Data for review:
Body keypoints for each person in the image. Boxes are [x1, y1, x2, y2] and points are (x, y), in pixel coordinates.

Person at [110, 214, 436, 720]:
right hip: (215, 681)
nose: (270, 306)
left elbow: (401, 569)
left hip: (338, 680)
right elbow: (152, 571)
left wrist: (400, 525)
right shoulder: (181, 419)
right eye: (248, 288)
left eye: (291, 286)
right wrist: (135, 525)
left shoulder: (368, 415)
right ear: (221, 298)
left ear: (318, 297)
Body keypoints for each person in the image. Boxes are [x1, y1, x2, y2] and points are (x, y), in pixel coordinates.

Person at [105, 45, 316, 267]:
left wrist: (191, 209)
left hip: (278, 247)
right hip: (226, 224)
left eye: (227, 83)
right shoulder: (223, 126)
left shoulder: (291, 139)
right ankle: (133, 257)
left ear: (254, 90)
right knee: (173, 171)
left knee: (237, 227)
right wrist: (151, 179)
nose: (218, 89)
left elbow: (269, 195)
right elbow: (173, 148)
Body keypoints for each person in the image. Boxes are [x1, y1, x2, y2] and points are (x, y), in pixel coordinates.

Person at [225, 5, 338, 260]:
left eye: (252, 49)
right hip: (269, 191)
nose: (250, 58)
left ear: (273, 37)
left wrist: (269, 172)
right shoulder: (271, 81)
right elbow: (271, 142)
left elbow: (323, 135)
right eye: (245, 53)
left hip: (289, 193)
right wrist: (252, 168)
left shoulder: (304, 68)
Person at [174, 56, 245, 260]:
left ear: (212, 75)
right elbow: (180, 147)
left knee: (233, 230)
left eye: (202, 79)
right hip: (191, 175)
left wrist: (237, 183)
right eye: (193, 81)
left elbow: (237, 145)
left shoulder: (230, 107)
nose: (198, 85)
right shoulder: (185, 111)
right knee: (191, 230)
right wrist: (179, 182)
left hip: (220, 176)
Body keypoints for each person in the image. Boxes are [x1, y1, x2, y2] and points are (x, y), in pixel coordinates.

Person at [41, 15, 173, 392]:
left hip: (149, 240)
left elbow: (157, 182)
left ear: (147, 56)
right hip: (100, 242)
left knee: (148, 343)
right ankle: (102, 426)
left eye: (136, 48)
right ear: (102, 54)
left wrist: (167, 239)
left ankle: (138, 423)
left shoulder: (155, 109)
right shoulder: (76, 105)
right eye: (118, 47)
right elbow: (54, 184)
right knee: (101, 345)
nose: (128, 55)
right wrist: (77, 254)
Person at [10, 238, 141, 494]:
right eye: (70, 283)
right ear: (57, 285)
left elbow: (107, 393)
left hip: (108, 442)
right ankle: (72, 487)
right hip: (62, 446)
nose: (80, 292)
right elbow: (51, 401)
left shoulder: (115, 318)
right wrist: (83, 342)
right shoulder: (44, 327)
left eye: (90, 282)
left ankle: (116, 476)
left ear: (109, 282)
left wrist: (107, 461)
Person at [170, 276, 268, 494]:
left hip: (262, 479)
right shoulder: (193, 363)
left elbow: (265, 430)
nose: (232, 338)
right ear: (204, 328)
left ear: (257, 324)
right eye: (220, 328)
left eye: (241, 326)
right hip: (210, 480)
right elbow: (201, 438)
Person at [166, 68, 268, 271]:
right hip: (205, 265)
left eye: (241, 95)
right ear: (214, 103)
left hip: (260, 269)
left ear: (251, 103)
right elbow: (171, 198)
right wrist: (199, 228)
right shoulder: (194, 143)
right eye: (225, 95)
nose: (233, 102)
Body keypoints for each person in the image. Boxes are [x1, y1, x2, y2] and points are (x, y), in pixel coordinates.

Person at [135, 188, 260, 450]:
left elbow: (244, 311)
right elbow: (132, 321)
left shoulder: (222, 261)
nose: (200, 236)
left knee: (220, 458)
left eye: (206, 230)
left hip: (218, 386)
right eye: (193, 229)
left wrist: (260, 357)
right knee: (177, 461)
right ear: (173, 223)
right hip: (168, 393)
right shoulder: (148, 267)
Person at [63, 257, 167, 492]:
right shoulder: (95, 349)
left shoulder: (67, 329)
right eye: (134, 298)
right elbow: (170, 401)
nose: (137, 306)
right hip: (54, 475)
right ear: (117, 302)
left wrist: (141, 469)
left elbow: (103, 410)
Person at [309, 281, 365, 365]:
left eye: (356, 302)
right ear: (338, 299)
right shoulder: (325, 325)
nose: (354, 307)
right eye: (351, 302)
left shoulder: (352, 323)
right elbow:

Brief:
Scan the data above and copy each line containing the word "ankle".

Task solution:
right ankle: (133, 257)
right ankle: (102, 426)
left ankle: (138, 423)
right ankle: (72, 487)
left ankle: (116, 476)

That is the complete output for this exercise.